Tuesday, November 9, 2010

An article on childhood obesity in Europe

Taken from an article I wrote for The Parliament Magazine
Classified as an epidemic in Europe by the WHO, with around 20% of European children overweight, of which one third are obese, it is time for policy-makers to turn rhetoric into action.

With high prevalence rates in children from poor socio-economic backgrounds, there is clearly a strong correlation between childhood obesity and disadvantaged families. Of course education is key; for health workers, parents and the children themselves. Whilst as MEPs we can encourage Member States to dedicate sufficient resources to education programmes, and to cooperate together to share best practice and exchange ideas, we have no formal powers in this area. Similarly, public health largely remains a national competence, although increasingly, legislation we deal with in the Parliament can and does play an important role.

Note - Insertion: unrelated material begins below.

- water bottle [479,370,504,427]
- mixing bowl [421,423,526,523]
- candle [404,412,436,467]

For example, in order to empower parents to make the right choices for their children, simple and easy-to-understand nutritional information is important. It is difficult to make the right choices if no information is available, or is presented in an unclear or inaccessible format, obscuring comparisons. This is why the ongoing struggle over the new Food Information to Consumers regulation is so important to many of us in the European Parliament who understand this. I was delighted that in our first reading vote last June, my proposals to label key nutrients on the front of pack in an easily comparable format were backed by a majority of MEPs. I was less pleased that my proposal to use the traffic light system to denote low, medium or high levels of salt, sugar and fats was rejected, following a fierce and often misleading campaign from vested interests. This system, simple yet effective, would have enabled at-a-glance comparisons between different foods, helping parents to identify the healthier option for their children.

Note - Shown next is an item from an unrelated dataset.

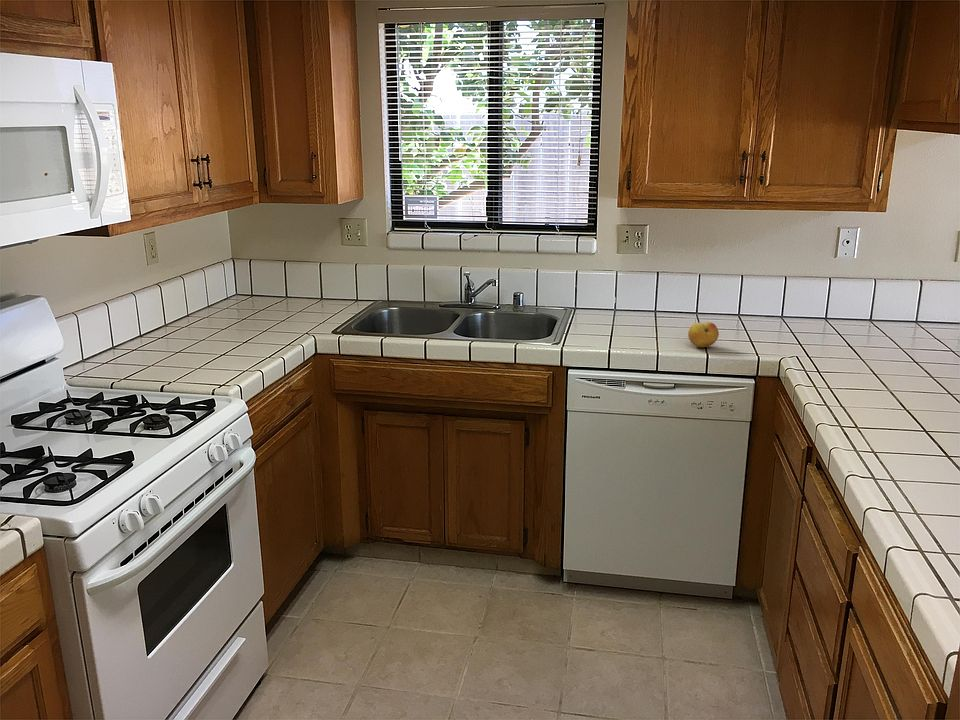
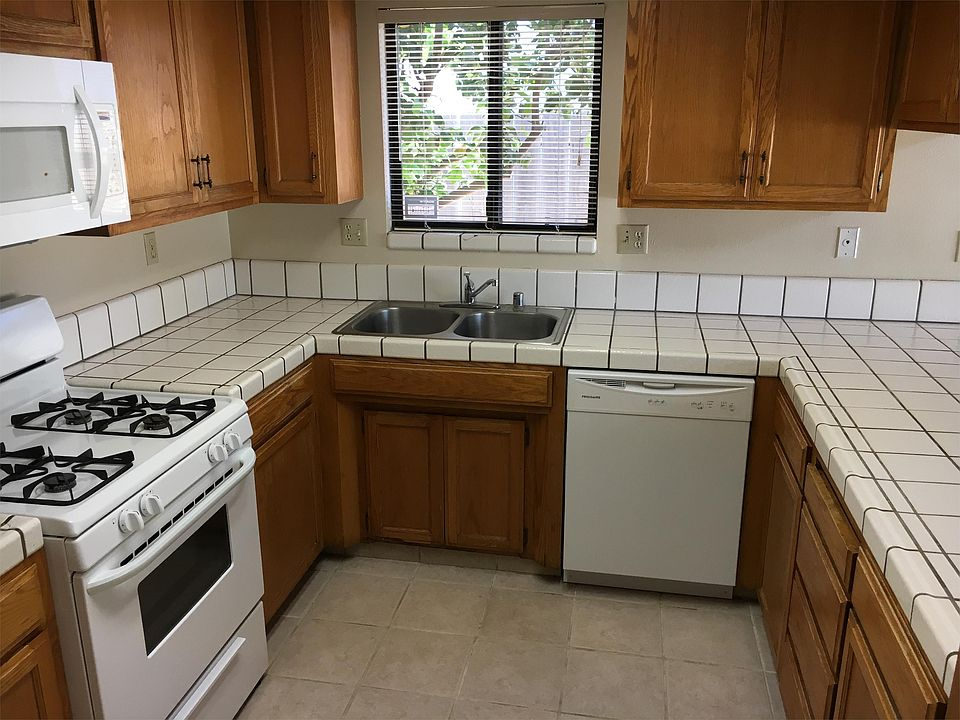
- fruit [687,321,720,348]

A similar lobby from vested interests was also at play during the revision of the Television without Frontiers Directive, some years ago, when a proposed amendment to restrict advertising of junk food before 9pm was ferociously opposed. I find it unacceptable that foods with a poor nutritional profile can continue to be advertised to children, be it directly or indirectly and I look forward to the imminent implementation of the Nutrition and Health Claims regulation, adopted by the European Parliament in 2006, which will ensure nutrition claims must be scientifically backed up, and will put in place nutrient profiles, ending the current practice whereby a food with a particularly poor profile in terms of high levels of fats, sugar and salt is allowed to bear a positive health claim which focuses on just one positive aspect, while ignoring the many negatives.

I was also extremely interested to read about developments in Finland, and their planned confectionary tax to help discourage consumption of unhealthy junk food. While I am not necessarily convinced that this is the best way forward, it does highlight an important issue; it is often the food with the poorest nutritional make-up which is cheapest, meaning that parents wishing to provide their children with a balanced, healthy diet find it more expensive to do so. This is perverse and if we are serious about tackling the child obesity epidemic, we must look at ways of reversing this.

Unfortunately there is no silver bullet to help us tackle the scourge of child obesity and whilst the measures I have outlined here may be small steps, nevertheless they do represent progress and I shall continue to campaign on such issues in the future.